Tuning a machine learning model is an iterative process. Data scientists typically run numerous experiments to train and evaluate models, trying out different features, different loss functions, different AI/ML models, and adjusting model parameters and hyperparameters. Examples of steps involved in tuning and training a machine learning model include feature engineering, loss function formulation, model testing and selection, regularization, and selection of hyperparameters.
Feature engineering – a critical step to enhance AI/ML models – broadly refers to mathematical transformations of raw data in order to feed appropriate signals into AI/ML models.
In most real-world AI/ML use cases, data are derived from a variety of source systems and typically are not reconciled or aligned in time and space. Data scientists often put significant effort into defining data transformation pipelines and building out their feature vectors. Furthermore, in most cases, mathematical transformations applied to raw data can provide powerful signals to AI/ML algorithms.
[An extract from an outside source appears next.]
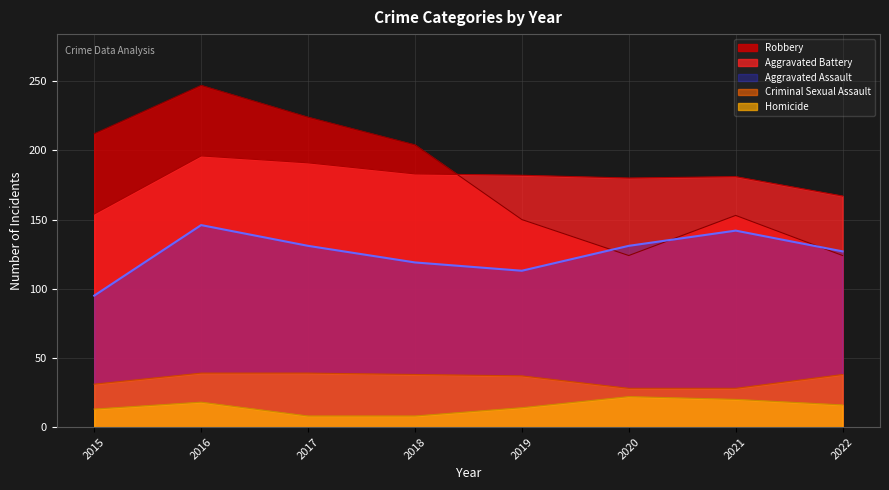

What is the greatest value displayed?

247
In addition to feature engineering, data scientists should implement requirements for feature normalization or scaling to ensure that no one feature overpowers the algorithm.
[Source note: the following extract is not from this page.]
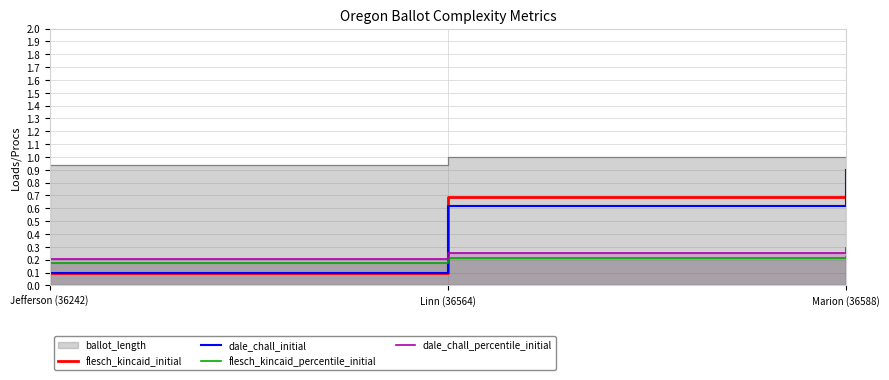

At how many categories does at least one series exceed 0?

3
For example, in a fraud detection use case, the customer’s actual account balance at a point in time may be less meaningful than the average change in their account balance over two 30-day rolling windows. Or, in a predictive maintenance use case, the vibration signal related to a bearing may be less important than a vibration signal that is normalized with respect to rotational velocity.
Thoughtful feature engineering that is mindful of the underlying physics or functional domain of the problem being solved, coupled with a mathematical explosion of the feature search space, can be a powerful tool in a data scientist’s arsenal.